Deduping with multiple fields doesn't work with more than 999 contacts using MariaDB 10.3+
After upgrading to MariaDB 10.3 or later, finding dupes with a rule than uses multiple fields creates queries that runs for hours when checking 1000 contacts, but works fine for 999 contacts.
Here are the steps to replicate:
- MariaDB 10.3+
- Create a dedupe rule with First Name and Last Name
- Use the rule on a group with 1000 or more contacts (or use the Deduper extension to limit to 1000 contacts)

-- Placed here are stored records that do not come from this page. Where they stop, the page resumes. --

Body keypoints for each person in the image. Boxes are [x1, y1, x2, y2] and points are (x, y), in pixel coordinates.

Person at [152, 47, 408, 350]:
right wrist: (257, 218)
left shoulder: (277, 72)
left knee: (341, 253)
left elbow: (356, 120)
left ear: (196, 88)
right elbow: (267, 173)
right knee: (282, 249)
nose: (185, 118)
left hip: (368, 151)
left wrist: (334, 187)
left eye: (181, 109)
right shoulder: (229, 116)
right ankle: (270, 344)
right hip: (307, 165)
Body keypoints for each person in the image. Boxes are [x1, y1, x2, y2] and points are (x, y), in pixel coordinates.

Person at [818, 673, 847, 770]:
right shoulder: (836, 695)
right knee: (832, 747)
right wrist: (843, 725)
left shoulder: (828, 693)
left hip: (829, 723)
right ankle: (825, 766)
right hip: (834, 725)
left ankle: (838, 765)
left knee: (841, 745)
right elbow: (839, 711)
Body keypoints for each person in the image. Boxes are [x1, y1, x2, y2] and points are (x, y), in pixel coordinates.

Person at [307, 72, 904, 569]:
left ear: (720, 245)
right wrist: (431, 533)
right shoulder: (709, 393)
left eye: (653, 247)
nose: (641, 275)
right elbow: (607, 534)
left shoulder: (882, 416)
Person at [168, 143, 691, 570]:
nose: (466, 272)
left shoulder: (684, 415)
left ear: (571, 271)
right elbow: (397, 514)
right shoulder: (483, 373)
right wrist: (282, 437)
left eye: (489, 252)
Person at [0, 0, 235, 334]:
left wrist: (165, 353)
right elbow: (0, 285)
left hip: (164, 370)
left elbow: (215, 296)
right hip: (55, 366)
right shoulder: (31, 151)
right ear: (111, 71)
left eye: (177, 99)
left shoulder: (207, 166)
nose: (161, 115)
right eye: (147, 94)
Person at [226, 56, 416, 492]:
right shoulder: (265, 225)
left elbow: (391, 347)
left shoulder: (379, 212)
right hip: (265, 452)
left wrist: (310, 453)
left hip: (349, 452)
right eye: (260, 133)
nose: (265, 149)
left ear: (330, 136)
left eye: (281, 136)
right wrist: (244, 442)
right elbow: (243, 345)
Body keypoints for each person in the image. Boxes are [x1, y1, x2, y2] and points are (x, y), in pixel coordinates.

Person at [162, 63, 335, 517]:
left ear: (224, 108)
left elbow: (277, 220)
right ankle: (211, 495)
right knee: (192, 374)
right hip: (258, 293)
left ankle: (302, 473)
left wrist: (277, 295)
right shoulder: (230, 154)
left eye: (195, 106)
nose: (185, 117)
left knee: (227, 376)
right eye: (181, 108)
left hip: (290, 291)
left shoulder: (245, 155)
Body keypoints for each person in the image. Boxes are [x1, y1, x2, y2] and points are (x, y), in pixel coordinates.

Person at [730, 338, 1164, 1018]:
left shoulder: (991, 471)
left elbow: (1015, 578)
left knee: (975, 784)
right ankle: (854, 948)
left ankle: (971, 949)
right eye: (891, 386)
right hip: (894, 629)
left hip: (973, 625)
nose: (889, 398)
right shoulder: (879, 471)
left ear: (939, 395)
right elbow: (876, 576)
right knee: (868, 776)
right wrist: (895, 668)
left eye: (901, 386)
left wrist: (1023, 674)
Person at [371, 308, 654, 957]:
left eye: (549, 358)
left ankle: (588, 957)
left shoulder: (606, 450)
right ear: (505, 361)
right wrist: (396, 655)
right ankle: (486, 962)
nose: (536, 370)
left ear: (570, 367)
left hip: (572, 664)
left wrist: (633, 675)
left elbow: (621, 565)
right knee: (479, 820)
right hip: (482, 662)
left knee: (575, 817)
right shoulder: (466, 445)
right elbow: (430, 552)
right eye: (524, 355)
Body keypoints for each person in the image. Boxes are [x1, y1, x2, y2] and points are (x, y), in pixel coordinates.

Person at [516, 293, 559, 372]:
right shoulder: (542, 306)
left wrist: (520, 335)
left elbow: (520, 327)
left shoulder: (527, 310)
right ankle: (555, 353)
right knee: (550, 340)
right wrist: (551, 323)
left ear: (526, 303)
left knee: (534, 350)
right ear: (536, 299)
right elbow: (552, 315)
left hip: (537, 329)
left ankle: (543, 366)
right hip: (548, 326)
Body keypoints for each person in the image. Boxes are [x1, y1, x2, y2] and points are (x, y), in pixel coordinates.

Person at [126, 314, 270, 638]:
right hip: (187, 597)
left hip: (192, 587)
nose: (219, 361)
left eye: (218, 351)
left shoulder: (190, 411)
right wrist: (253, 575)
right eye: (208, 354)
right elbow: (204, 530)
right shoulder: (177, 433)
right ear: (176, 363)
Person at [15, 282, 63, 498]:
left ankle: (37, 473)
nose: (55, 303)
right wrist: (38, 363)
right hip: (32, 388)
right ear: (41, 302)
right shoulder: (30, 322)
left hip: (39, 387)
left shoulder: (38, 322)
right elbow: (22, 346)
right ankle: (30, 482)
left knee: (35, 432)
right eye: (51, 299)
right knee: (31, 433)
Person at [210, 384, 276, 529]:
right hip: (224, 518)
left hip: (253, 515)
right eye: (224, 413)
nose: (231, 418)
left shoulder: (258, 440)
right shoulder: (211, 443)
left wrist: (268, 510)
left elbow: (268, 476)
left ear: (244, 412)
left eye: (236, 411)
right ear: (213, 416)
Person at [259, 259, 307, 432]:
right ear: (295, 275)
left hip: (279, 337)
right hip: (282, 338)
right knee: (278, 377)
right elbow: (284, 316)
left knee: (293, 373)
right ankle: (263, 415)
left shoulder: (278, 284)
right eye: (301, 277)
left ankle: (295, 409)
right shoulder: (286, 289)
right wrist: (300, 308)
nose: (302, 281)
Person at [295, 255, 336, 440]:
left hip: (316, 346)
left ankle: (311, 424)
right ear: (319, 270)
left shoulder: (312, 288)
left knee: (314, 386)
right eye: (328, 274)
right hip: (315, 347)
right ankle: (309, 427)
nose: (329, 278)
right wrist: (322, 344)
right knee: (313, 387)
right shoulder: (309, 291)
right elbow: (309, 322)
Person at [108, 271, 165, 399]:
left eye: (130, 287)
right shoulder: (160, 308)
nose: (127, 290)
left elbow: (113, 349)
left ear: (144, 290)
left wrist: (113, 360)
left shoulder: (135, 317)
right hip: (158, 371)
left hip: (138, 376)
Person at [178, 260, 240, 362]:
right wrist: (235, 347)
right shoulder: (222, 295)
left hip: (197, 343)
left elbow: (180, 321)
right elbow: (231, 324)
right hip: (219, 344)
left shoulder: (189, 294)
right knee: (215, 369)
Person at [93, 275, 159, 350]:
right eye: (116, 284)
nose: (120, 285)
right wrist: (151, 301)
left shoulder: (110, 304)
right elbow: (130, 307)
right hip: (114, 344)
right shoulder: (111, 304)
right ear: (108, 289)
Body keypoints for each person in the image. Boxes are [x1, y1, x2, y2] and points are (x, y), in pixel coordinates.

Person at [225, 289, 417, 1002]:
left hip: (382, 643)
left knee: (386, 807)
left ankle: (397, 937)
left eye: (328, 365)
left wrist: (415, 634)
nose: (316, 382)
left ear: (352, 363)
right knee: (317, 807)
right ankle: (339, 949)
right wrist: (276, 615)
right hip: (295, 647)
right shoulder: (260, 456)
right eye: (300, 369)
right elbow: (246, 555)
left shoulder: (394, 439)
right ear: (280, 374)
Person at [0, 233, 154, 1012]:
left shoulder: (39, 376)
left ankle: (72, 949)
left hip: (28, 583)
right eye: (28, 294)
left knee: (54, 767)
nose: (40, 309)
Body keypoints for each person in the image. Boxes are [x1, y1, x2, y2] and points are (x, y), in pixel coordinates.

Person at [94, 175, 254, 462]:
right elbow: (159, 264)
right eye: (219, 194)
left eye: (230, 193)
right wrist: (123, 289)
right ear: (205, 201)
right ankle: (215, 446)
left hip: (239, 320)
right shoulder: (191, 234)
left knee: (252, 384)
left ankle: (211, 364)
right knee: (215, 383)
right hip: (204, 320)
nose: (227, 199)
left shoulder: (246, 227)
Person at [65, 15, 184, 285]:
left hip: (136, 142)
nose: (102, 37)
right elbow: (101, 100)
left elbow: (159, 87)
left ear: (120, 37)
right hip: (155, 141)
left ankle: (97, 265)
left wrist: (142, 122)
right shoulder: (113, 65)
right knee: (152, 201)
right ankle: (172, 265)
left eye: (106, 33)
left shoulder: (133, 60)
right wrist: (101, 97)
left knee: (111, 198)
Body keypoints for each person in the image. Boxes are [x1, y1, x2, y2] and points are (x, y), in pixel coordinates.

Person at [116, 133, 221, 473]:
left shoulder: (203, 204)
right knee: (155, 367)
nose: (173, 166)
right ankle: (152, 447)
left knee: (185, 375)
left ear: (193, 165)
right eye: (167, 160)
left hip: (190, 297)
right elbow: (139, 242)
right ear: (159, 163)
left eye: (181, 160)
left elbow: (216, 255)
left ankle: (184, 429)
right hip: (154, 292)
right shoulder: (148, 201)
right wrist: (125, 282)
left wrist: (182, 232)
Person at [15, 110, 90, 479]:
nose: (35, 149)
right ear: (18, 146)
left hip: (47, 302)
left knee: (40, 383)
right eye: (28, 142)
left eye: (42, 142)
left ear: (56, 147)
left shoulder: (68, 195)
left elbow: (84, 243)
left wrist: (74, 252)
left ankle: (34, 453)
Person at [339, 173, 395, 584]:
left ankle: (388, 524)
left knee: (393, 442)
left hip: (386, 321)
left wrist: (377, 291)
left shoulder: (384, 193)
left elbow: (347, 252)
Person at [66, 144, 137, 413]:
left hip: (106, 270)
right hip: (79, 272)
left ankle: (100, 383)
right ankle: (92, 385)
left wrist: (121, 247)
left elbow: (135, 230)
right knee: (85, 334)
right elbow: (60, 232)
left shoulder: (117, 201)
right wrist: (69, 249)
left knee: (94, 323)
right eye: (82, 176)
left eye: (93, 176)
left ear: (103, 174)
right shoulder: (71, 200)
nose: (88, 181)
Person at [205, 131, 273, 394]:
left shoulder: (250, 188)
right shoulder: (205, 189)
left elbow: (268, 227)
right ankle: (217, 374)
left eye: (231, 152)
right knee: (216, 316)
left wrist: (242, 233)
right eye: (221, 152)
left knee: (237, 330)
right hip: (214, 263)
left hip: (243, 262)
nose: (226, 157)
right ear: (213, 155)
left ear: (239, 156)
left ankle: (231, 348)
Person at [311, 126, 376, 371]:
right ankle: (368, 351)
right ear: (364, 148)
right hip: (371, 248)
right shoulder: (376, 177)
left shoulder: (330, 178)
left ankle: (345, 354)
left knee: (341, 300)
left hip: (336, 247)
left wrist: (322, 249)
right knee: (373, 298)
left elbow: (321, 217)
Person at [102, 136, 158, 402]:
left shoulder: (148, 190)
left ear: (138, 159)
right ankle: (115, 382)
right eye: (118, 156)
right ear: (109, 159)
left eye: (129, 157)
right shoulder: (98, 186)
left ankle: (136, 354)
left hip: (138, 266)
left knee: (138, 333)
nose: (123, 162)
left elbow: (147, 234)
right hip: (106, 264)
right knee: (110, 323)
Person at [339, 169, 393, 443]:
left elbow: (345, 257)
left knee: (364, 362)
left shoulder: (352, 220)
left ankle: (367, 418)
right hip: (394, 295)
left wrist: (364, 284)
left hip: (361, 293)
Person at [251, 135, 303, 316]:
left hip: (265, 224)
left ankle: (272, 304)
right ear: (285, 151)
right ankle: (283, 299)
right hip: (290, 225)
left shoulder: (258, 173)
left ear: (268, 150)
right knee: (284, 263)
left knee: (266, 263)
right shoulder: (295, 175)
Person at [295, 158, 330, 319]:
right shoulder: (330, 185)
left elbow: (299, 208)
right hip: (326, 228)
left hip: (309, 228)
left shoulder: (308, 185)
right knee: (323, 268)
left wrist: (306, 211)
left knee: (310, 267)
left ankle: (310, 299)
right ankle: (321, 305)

- Result: query runs for a very long time
- Use the rule on a group with 999 or fewer contacts
- Result: results returned quickly as expected
Turns out this is due to a setting that was added to MariaDB in 10.3: In Predicate Conversion Threshold, which converts the long list of ids in the query that CiviCRM builds to a temp table when the length of the list of ids exceeds the setting, which is 1000 by default. Changing the setting to 0 fixes the issue by disabling the conversion.
Not clear why the temp table is so slow. I'm going to try creating temp tables with indexes explicitly to see if that helps. If not and nothing else suggests itself as a solution, will at least add some documentation unless others have thoughts on how to resolve this so it doesn't require adjusting settings for everyone using MariaDB.